(Collected data entries)
^^^^^^^^^^^^^^^^
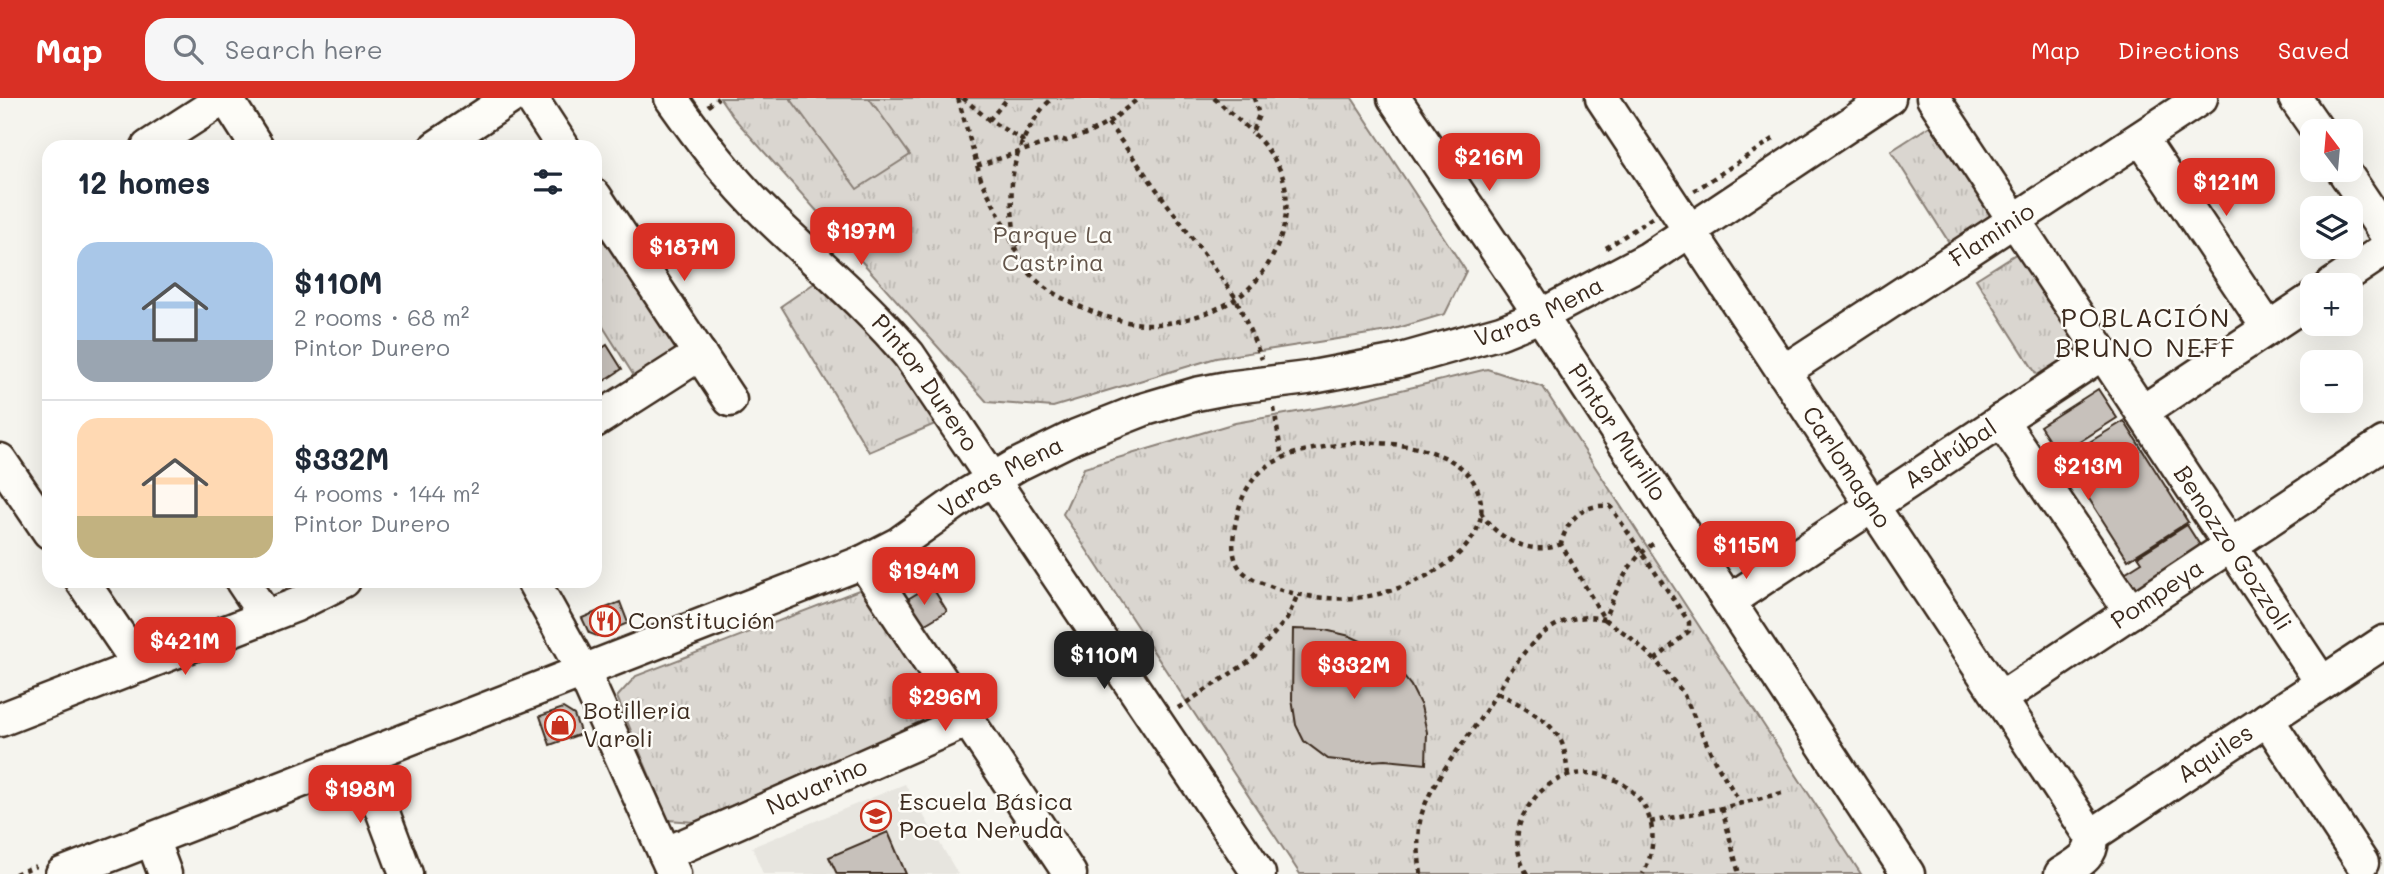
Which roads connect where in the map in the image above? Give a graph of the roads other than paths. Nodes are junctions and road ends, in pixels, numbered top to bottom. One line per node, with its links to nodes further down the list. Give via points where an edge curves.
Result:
1 (225, 98): 13 (street); 14 (street)
2 (510, 98): 15 (street)
3 (531, 98): 16 (street)
4 (671, 98): 36 (street, Pintor Durero, via 744,192 894,337)
5 (1394, 98): 25 (street, Pintor Murillo)
6 (1602, 98): 19 (street, Carlomagno)
7 (1889, 98): 19 (street, Varas Mena)
8 (1933, 98): 20 (street, Benozzo Gozzoli)
9 (2201, 98): 12 (street, Flaminio)
10 (2295, 98): 11 (street)
11 (2310, 119)
12 (2141, 138): 20 (street, Flaminio); 26 (street)
13 (159, 140)
14 (252, 140)
15 (447, 140)
16 (558, 140)
17 (2351, 182): 21 (street)
18 (602, 216): 28 (street)
19 (1680, 218): 25 (street, Varas Mena, via 1649,258); 29 (street, Carlomagno)
20 (2014, 221): 27 (street, Benozzo Gozzoli); 29 (street, Flaminio)
21 (2384, 232)
22 (2384, 250): 23 (street)
23 (2350, 273)
24 (2300, 307): 26 (street)
25 (1540, 316): 36 (street, Varas Mena, via 1398,361 1227,388 1165,403 1076,436); 45 (street, Pintor Murillo)
26 (2268, 328): 31 (street)
27 (2103, 353): 31 (street, Benozzo Gozzoli); 33 (street, Asdrúbal)
28 (700, 354): 30 (street); 32 (street)
29 (1783, 372): 37 (street, Carlomagno)
30 (730, 400)
31 (2142, 412): 39 (street, Benozzo Gozzoli)
32 (602, 417)
33 (2001, 420): 37 (street, Asdrúbal); 46 (street)
34 (2384, 443): 39 (street, Pompeya)
35 (0, 460): 38 (street)
36 (992, 478): 40 (street, Varas Mena, via 898,544); 65 (street, Pintor Durero)
37 (1872, 506): 45 (street, Asdrúbal); 52 (street, Carlomagno)
38 (42, 522)
39 (2230, 546): 46 (street, Pompeya); 51 (street, Benozzo Gozzoli)
40 (863, 562): 50 (street, Varas Mena); 55 (street)
41 (87, 588): 49 (street)
42 (247, 588): 47 (street)
43 (332, 588): 47 (street)
44 (537, 588): 50 (street)
45 (1729, 601): 66 (street, Pintor Murillo)
46 (2131, 612): 52 (street, Pompeya)
47 (266, 617): 49 (street)
48 (2384, 642): 51 (street, Aquiles)
49 (140, 666): 53 (street)
50 (583, 671): 56 (street, Varas Mena); 60 (street)
51 (2322, 683): 54 (street, Aquiles)
52 (2000, 699): 57 (street, Carlomagno)
53 (4, 712)
54 (2267, 719): 57 (street, Aquiles); 59 (street)
55 (968, 720): 60 (street, Navarino); 64 (street)
56 (362, 757): 58 (street, Varas Mena); 63 (street)
57 (2091, 836): 67 (street, Aquiles, via 2087,856)
58 (152, 839): 61 (street, Varas Mena); 62 (street)
59 (2361, 863)
60 (670, 864)
61 (62, 874)
62 (165, 874)
63 (407, 874)
64 (1070, 874)
65 (1259, 874)
66 (1908, 874)
67 (2062, 874)

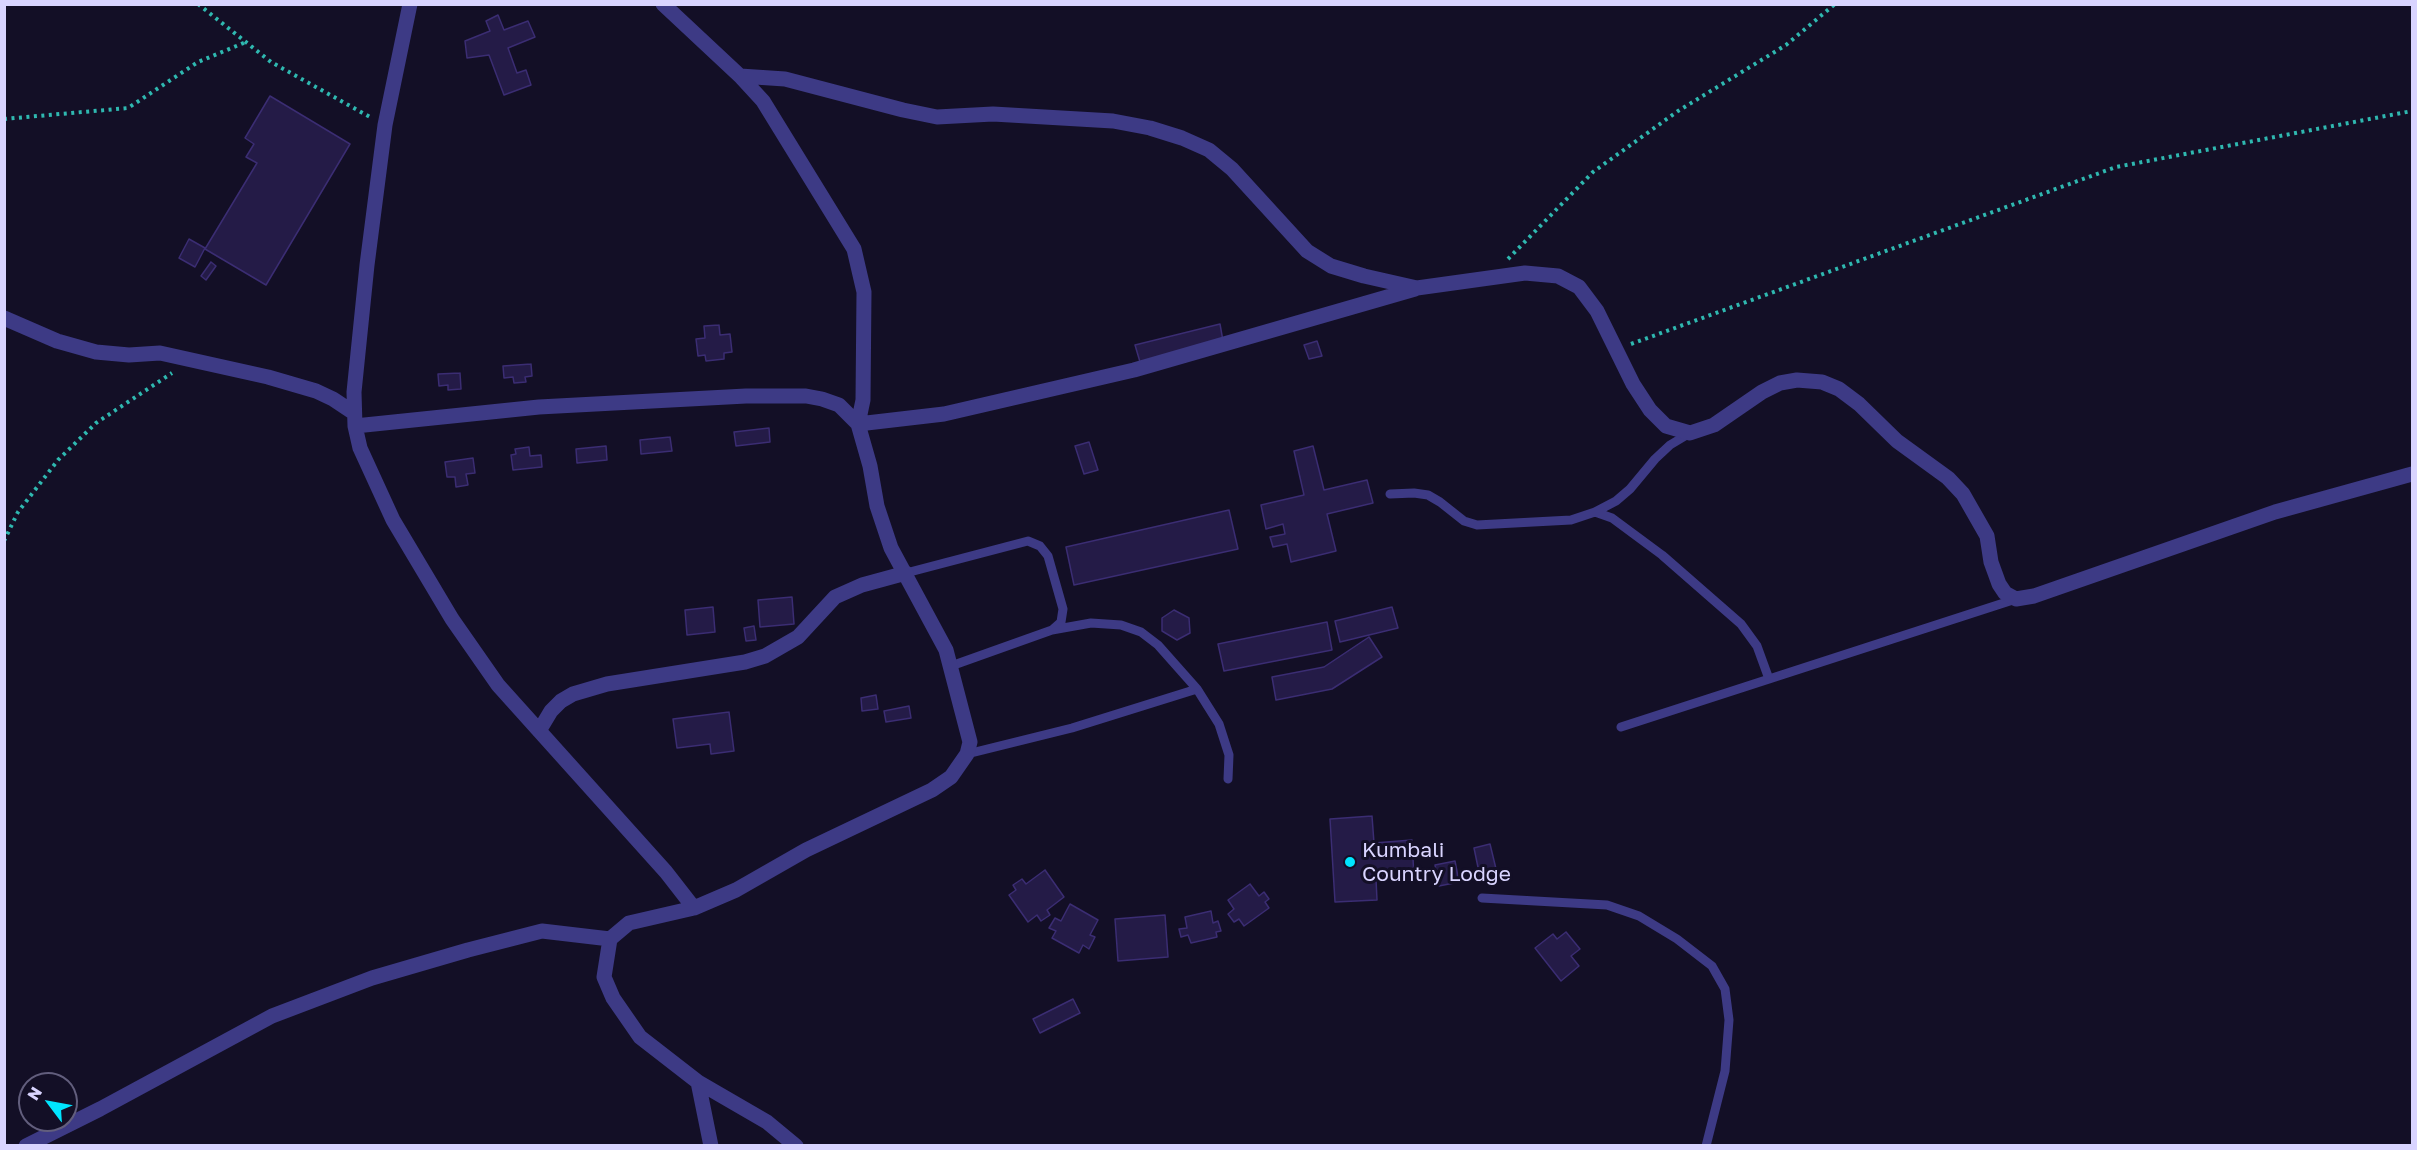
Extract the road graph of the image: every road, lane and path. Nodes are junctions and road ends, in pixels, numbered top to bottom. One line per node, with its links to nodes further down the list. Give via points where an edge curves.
1 (198, 4): 5 (path)
2 (410, 4): 9 (street)
3 (663, 4): 6 (street)
4 (1835, 4): 10 (path, via 1786,45 1678,111 1593,172)
5 (246, 42): 8 (path, via 198,62 128,108); 9 (path, via 271,62)
6 (740, 76): 11 (street, via 785,79 937,117 993,114 1113,121 1182,138 1209,150 1232,169 1307,251 1331,266); 16 (street, via 763,101 854,249 864,292 863,400)
7 (2412, 111): 13 (path, via 2116,167)
8 (4, 119)
9 (385, 125): 15 (street, via 361,316)
10 (1490, 277): 11 (street); 13 (street, via 1525,273 1558,276 1579,287 1597,311)
11 (1417, 288): 16 (street, via 1134,370 944,414)
12 (4, 318): 14 (street, via 57,341 96,352 160,353)
13 (1616, 350): 17 (street, via 1650,410 1666,426)
14 (193, 359): 15 (street, via 316,391 333,399); 21 (path, via 96,423 58,460 18,512)
15 (355, 420): 16 (street, via 539,406 806,396 839,405); 29 (street, via 368,469 393,520 452,619 498,686)
16 (858, 424): 22 (street, via 884,527)
17 (1690, 433): 20 (lane, via 1670,445 1616,501); 23 (street, via 1714,425 1780,383 1822,382 1839,389 1963,494 1987,536 1999,584 2005,593)
18 (2412, 474): 23 (street, via 2275,512 2034,596)
19 (1390, 494): 20 (lane, via 1428,495 1464,521 1477,525 1570,520)
20 (1595, 512): 26 (lane, via 1612,518 1662,555 1741,624 1757,646)
21 (4, 541)
22 (906, 573): 24 (lane, via 1028,541 1040,546 1048,556 1064,609 1061,622); 25 (street); 29 (street, via 835,597 798,638 765,656 615,682 573,694 551,711)
23 (2016, 598): 26 (lane)
24 (1052, 630): 25 (lane); 27 (lane, via 1091,623 1121,625 1142,632)
25 (951, 666): 30 (street, via 970,742)
26 (1769, 679): 28 (lane)
27 (1197, 688): 30 (lane, via 1072,728); 31 (lane, via 1219,724 1229,755)
28 (1621, 727)
29 (538, 731): 33 (street)
30 (967, 754): 33 (street, via 951,777 932,790)
31 (1228, 779)
32 (1482, 898): 39 (lane, via 1607,904 1658,927 1712,966 1725,989 1729,1020 1725,1071)
33 (694, 908): 34 (street, via 628,923)
34 (610, 939): 35 (street, via 604,977 613,998 640,1037); 36 (street, via 542,932 372,978 272,1017)
35 (698, 1082): 37 (street); 38 (street, via 767,1122)
36 (26, 1146)
37 (711, 1146)
38 (796, 1146)
39 (1706, 1146)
^^^^^^^^^^^^^^^^
HOW TO COMPLETE THIS TASK — The data is to be returned exactly as it stands, pictures aside.

ANSWER BOX —
Which roads connect where in the map in the image above? Give a graph of the roads other than paths. Nodes are junctions and road ends, in pixels, numbered top to bottom. One line per node, with its links to nodes further down the list. Give via points where an edge curves.
Result:
1 (225, 98): 13 (street); 14 (street)
2 (510, 98): 15 (street)
3 (531, 98): 16 (street)
4 (671, 98): 36 (street, Pintor Durero, via 744,192 894,337)
5 (1394, 98): 25 (street, Pintor Murillo)
6 (1602, 98): 19 (street, Carlomagno)
7 (1889, 98): 19 (street, Varas Mena)
8 (1933, 98): 20 (street, Benozzo Gozzoli)
9 (2201, 98): 12 (street, Flaminio)
10 (2295, 98): 11 (street)
11 (2310, 119)
12 (2141, 138): 20 (street, Flaminio); 26 (street)
13 (159, 140)
14 (252, 140)
15 (447, 140)
16 (558, 140)
17 (2351, 182): 21 (street)
18 (602, 216): 28 (street)
19 (1680, 218): 25 (street, Varas Mena, via 1649,258); 29 (street, Carlomagno)
20 (2014, 221): 27 (street, Benozzo Gozzoli); 29 (street, Flaminio)
21 (2384, 232)
22 (2384, 250): 23 (street)
23 (2350, 273)
24 (2300, 307): 26 (street)
25 (1540, 316): 36 (street, Varas Mena, via 1398,361 1227,388 1165,403 1076,436); 45 (street, Pintor Murillo)
26 (2268, 328): 31 (street)
27 (2103, 353): 31 (street, Benozzo Gozzoli); 33 (street, Asdrúbal)
28 (700, 354): 30 (street); 32 (street)
29 (1783, 372): 37 (street, Carlomagno)
30 (730, 400)
31 (2142, 412): 39 (street, Benozzo Gozzoli)
32 (602, 417)
33 (2001, 420): 37 (street, Asdrúbal); 46 (street)
34 (2384, 443): 39 (street, Pompeya)
35 (0, 460): 38 (street)
36 (992, 478): 40 (street, Varas Mena, via 898,544); 65 (street, Pintor Durero)
37 (1872, 506): 45 (street, Asdrúbal); 52 (street, Carlomagno)
38 (42, 522)
39 (2230, 546): 46 (street, Pompeya); 51 (street, Benozzo Gozzoli)
40 (863, 562): 50 (street, Varas Mena); 55 (street)
41 (87, 588): 49 (street)
42 (247, 588): 47 (street)
43 (332, 588): 47 (street)
44 (537, 588): 50 (street)
45 (1729, 601): 66 (street, Pintor Murillo)
46 (2131, 612): 52 (street, Pompeya)
47 (266, 617): 49 (street)
48 (2384, 642): 51 (street, Aquiles)
49 (140, 666): 53 (street)
50 (583, 671): 56 (street, Varas Mena); 60 (street)
51 (2322, 683): 54 (street, Aquiles)
52 (2000, 699): 57 (street, Carlomagno)
53 (4, 712)
54 (2267, 719): 57 (street, Aquiles); 59 (street)
55 (968, 720): 60 (street, Navarino); 64 (street)
56 (362, 757): 58 (street, Varas Mena); 63 (street)
57 (2091, 836): 67 (street, Aquiles, via 2087,856)
58 (152, 839): 61 (street, Varas Mena); 62 (street)
59 (2361, 863)
60 (670, 864)
61 (62, 874)
62 (165, 874)
63 (407, 874)
64 (1070, 874)
65 (1259, 874)
66 (1908, 874)
67 (2062, 874)

Extract the road graph of the image: every road, lane and path. Nodes are junctions and road ends, in pixels, numbered top to bottom. One line per node, with its links to nodes further down the list. Give via points where an edge curves.
1 (198, 4): 5 (path)
2 (410, 4): 9 (street)
3 (663, 4): 6 (street)
4 (1835, 4): 10 (path, via 1786,45 1678,111 1593,172)
5 (246, 42): 8 (path, via 198,62 128,108); 9 (path, via 271,62)
6 (740, 76): 11 (street, via 785,79 937,117 993,114 1113,121 1182,138 1209,150 1232,169 1307,251 1331,266); 16 (street, via 763,101 854,249 864,292 863,400)
7 (2412, 111): 13 (path, via 2116,167)
8 (4, 119)
9 (385, 125): 15 (street, via 361,316)
10 (1490, 277): 11 (street); 13 (street, via 1525,273 1558,276 1579,287 1597,311)
11 (1417, 288): 16 (street, via 1134,370 944,414)
12 (4, 318): 14 (street, via 57,341 96,352 160,353)
13 (1616, 350): 17 (street, via 1650,410 1666,426)
14 (193, 359): 15 (street, via 316,391 333,399); 21 (path, via 96,423 58,460 18,512)
15 (355, 420): 16 (street, via 539,406 806,396 839,405); 29 (street, via 368,469 393,520 452,619 498,686)
16 (858, 424): 22 (street, via 884,527)
17 (1690, 433): 20 (lane, via 1670,445 1616,501); 23 (street, via 1714,425 1780,383 1822,382 1839,389 1963,494 1987,536 1999,584 2005,593)
18 (2412, 474): 23 (street, via 2275,512 2034,596)
19 (1390, 494): 20 (lane, via 1428,495 1464,521 1477,525 1570,520)
20 (1595, 512): 26 (lane, via 1612,518 1662,555 1741,624 1757,646)
21 (4, 541)
22 (906, 573): 24 (lane, via 1028,541 1040,546 1048,556 1064,609 1061,622); 25 (street); 29 (street, via 835,597 798,638 765,656 615,682 573,694 551,711)
23 (2016, 598): 26 (lane)
24 (1052, 630): 25 (lane); 27 (lane, via 1091,623 1121,625 1142,632)
25 (951, 666): 30 (street, via 970,742)
26 (1769, 679): 28 (lane)
27 (1197, 688): 30 (lane, via 1072,728); 31 (lane, via 1219,724 1229,755)
28 (1621, 727)
29 (538, 731): 33 (street)
30 (967, 754): 33 (street, via 951,777 932,790)
31 (1228, 779)
32 (1482, 898): 39 (lane, via 1607,904 1658,927 1712,966 1725,989 1729,1020 1725,1071)
33 (694, 908): 34 (street, via 628,923)
34 (610, 939): 35 (street, via 604,977 613,998 640,1037); 36 (street, via 542,932 372,978 272,1017)
35 (698, 1082): 37 (street); 38 (street, via 767,1122)
36 (26, 1146)
37 (711, 1146)
38 (796, 1146)
39 (1706, 1146)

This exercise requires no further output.